*Work item:* Down to the final line, print each entry exactly.

(Saved entries)
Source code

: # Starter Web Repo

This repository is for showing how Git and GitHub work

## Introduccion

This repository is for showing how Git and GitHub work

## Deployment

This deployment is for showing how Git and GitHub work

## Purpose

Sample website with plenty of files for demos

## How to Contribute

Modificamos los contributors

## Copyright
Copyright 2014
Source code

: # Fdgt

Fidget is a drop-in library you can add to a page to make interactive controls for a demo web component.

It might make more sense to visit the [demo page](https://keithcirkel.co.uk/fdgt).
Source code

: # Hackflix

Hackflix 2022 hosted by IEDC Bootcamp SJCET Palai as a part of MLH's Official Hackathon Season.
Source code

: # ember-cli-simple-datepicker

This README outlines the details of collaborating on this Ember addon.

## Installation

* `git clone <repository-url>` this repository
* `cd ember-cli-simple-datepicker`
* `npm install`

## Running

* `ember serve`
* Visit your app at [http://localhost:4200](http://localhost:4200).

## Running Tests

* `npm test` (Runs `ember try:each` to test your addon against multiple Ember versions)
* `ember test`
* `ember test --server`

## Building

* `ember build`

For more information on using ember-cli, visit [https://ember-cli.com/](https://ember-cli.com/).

*Task output:*
Source code

: # Starter Web Repo

This repository is for showing how Git and GitHub work

## Introduccion

This repository is for showing how Git and GitHub work

## Deployment

This deployment is for showing how Git and GitHub work

## Purpose

Sample website with plenty of files for demos

## How to Contribute

Modificamos los contributors

## Copyright
Copyright 2014
Source code

: # Fdgt

Fidget is a drop-in library you can add to a page to make interactive controls for a demo web component.

It might make more sense to visit the [demo page](https://keithcirkel.co.uk/fdgt).
Source code

: # Hackflix

Hackflix 2022 hosted by IEDC Bootcamp SJCET Palai as a part of MLH's Official Hackathon Season.
Source code

: # ember-cli-simple-datepicker

This README outlines the details of collaborating on this Ember addon.

## Installation

* `git clone <repository-url>` this repository
* `cd ember-cli-simple-datepicker`
* `npm install`

## Running

* `ember serve`
* Visit your app at [http://localhost:4200](http://localhost:4200).

## Running Tests

* `npm test` (Runs `ember try:each` to test your addon against multiple Ember versions)
* `ember test`
* `ember test --server`

## Building

* `ember build`

For more information on using ember-cli, visit [https://ember-cli.com/](https://ember-cli.com/).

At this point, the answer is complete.